Seperti kaum lelaki untuk memanjangkan jenggot dan memendekkan kumis, kepada
kaum wanita diperintahkan untuk mengenakan jilbab. Bahkan umat Islam juga
dianjurkan berpuasa pada hari ‘Asyura (10 Muharram) di mana orang-orang
Yahudi juga berpuasa pada hari itu. Namun Islam memberikan kekhasan pada kaum
muslimin agar mereka juga berpuasa pada hari setelah atau sebelumnya untuk menyelishi
kaum bukan Islam tersebut.
Seyogyanya, wisuda
sebagai luahan kegembiraan, sepatutnya dihiasi dengan penuh kesyukuran. Susah
payah selama perkuliahan paling tidak terbayarkan dengan gelar yang diraih.

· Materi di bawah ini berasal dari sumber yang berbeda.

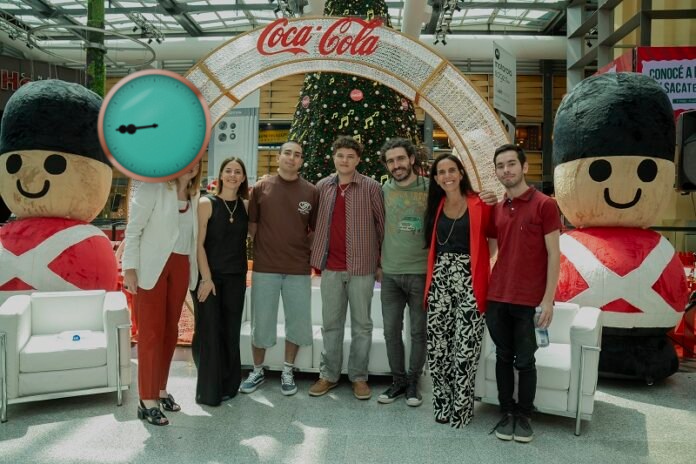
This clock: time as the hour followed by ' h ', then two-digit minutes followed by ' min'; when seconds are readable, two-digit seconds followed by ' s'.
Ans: 8 h 44 min
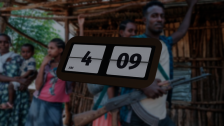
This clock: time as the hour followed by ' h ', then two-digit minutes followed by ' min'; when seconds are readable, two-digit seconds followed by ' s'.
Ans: 4 h 09 min
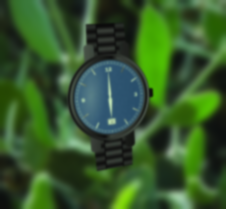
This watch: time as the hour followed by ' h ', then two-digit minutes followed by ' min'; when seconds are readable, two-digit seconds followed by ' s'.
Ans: 6 h 00 min
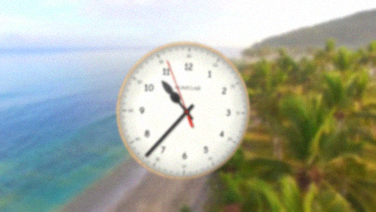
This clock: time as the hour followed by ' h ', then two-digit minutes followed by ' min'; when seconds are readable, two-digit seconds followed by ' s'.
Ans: 10 h 36 min 56 s
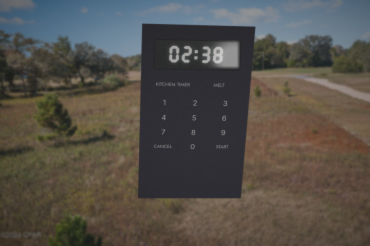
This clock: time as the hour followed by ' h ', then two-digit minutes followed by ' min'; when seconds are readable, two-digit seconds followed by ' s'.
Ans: 2 h 38 min
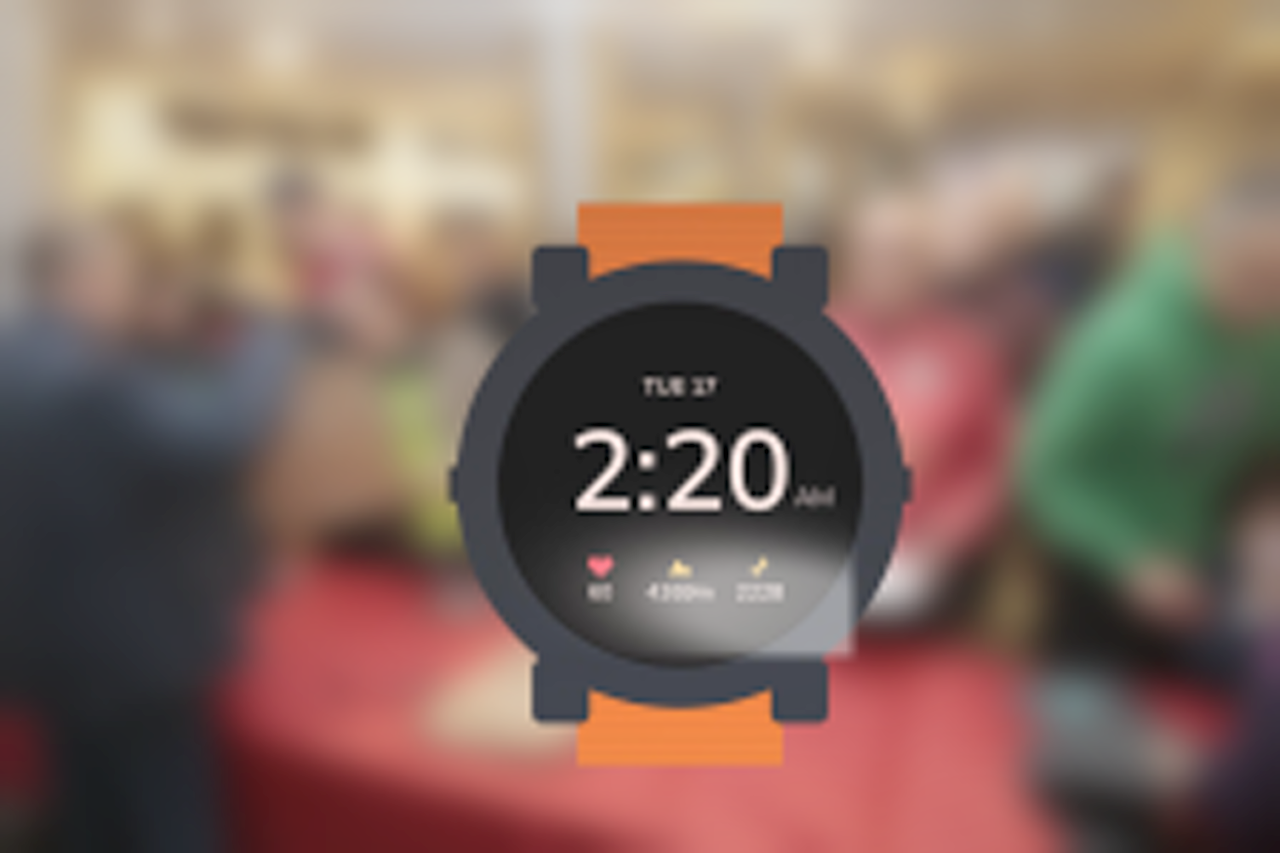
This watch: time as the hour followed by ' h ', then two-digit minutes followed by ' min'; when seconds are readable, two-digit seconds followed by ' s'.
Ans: 2 h 20 min
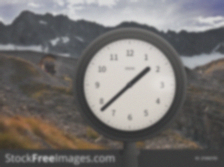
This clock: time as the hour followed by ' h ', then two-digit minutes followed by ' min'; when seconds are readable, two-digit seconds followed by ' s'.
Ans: 1 h 38 min
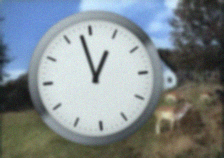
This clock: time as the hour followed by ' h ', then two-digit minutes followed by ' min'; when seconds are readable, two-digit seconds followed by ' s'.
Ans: 12 h 58 min
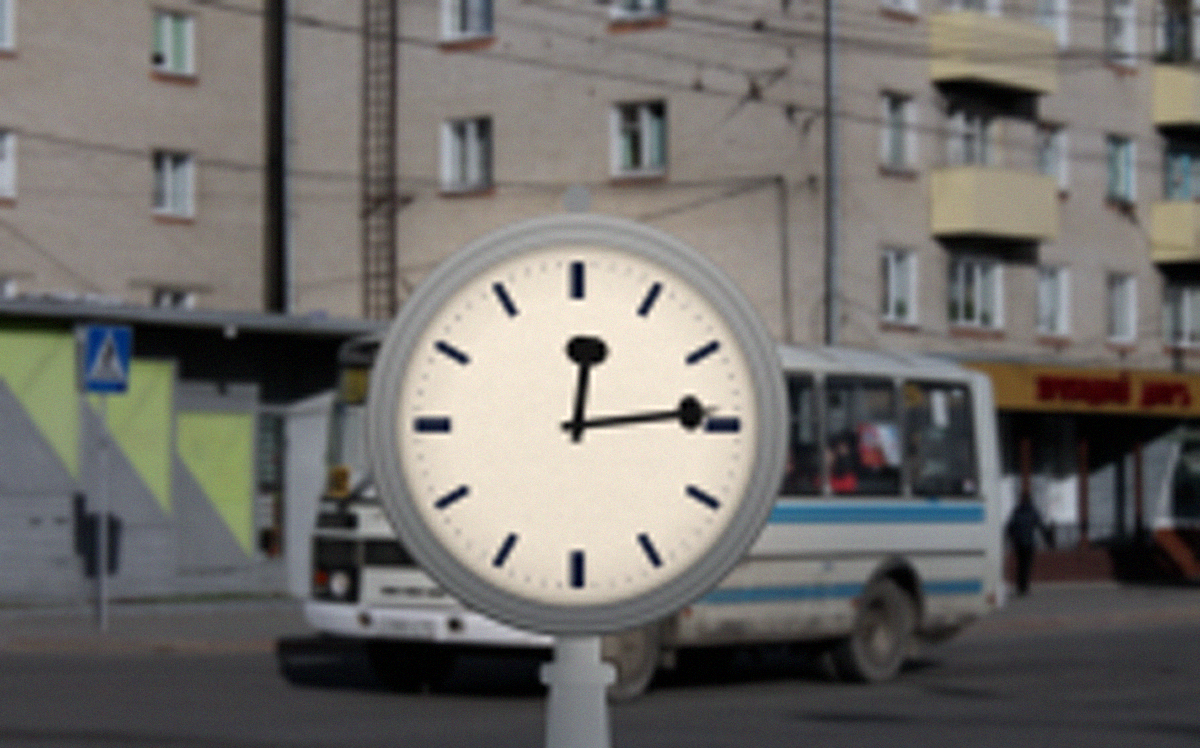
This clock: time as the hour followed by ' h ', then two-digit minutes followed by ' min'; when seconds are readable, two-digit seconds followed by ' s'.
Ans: 12 h 14 min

Tugas ke depan adalah bagaimana ilmu yang digeluti di bangku perguruan tinggi selama
ini dapat bermanfaat untuk kemaslahatan umat. Bukan malah dihiasi dengan
sesuatu yang bertentangan dan melanggar
nilai-nilai luhur agama Islam.
Mungkin inilah masa
seperti yang diisyaratkan oleh sebuah hadis dari Abu Sa’id Al Khudri dalam Shahiih
al Bukhaariy, hadis nomor 7320, “Kalian pasti akan mengikuti cara-cara
orang-orang sebelum kalian, sejengkal demi sejengkal, sehasta demi sehasta.
Bahkan jika mereka masuk ke lubang biawak sekalipun, kalian pasti akan mengikuti
mereka’. Kami (para sahabat) bertanya, “Wahai Rasulullah, apakah mereka
Yahudi dan Nasrani?” Beliau menjawab, “Siapa lagi?”